Those of you who have followed us for a while know that we have a tradition called Organized October. This is an opportunity to focus four solid weeks on personal growth through organizing and planning. This year we’re highlighting the Productivity Pyramid. Last week we discussed the importance of establishing your governing values. This week we’re explore the second step of the Pyramid—Goals.
Why do we find it so hard to set goals?
Goals and goal setting can be intimidating because past experience tells us we may not reach our goals—we may be wasting our time. That’s discouraging, but don’t despair. Sometimes the reason you don’t stick to a goal has more to do with the goal itself than with your ability to accomplish big things.

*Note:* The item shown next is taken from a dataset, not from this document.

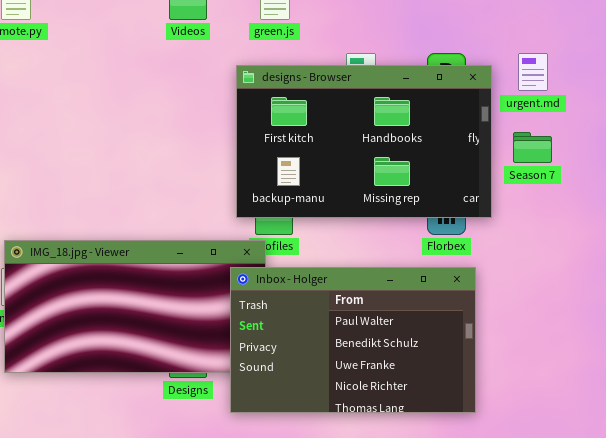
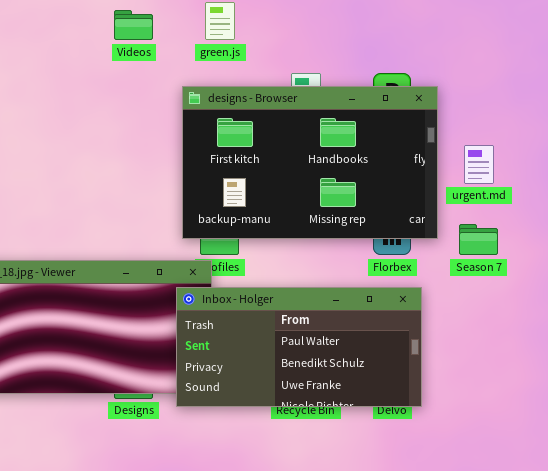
urgent.md: [518,53,548,91] -> [464,145,494,184], moved
Season 7: [513,132,552,163] -> [459,224,498,255], moved
Inbox - Holger: [230,267,476,413] -> [176,287,422,407], resized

How can we set goals that we’ll actually reach?
Goals require you to change your routine and step away from your comfort zone. In order to do that, you have to truly want that goal. You have to own it, and be willing to own the responsibility for it. So your goals had better matter deeply to you! The goals that matter most are based on the ideas, people, beliefs, and interests that matter most to you—your governing values. When you build your goals upon your governing values, you’ll find the desire and motivation to keep at them.
For example: If one of your governing values is, “Reliability—people can trust me to do my best work,” you’ll find it easier to set and reach goals based on improving your skill set. The value of producing your best work is rooted so deeply within you that it defines who you are, therefore acting on goals based on that value is natural for you. That’s why it’s essential that you link your goals to your governing values.
What are the essential elements of a well-planned goal?
The secret to achieving your goals is to plan them correctly.
Goals are effectively planned when they are:
- In line with your values—Base your goals on the things that matter most to you.
- Have a time deadline—Set specific dates when each step of your goal will be completed and hold yourself to that schedule.
- Clearly and specifically defined—Make sure your goals are specific and detailed so you can clearly note when you’ve reached each step.
- Owned—You need to truly want what you’re working toward to make the goal your own. It often helps to share your goal with others so they can support your efforts.
- Realistic—Be sure that your goals are achievable within a reasonable amount of time. If you set a broad, long-term goal, be sure to break it down into small short-term steps that you can realistically reach.
Planning achievable goals.
Our Goal Planning Form is an effective tool to help you map out your goals. Here is a quick overview to help you fill out your form:
Begin with why.
First, list which of your governing values the goal is tied to. (In other words: Why am I setting this goal—Why does it matter?)
State the goal (what and when).
Write your long-range goal and set a date to complete it.
How will you reach the goal?
Break your goal into small, achievable steps and set deadlines for completing each step.
Make it happen.
Once you’ve set your goal and have your steps worked out, schedule each step into your weekly and daily plans.
Prioritize your tasks.
As you plan each day, be sure to give the tasks related to your goals your top priority, so you can be sure to work on first things first.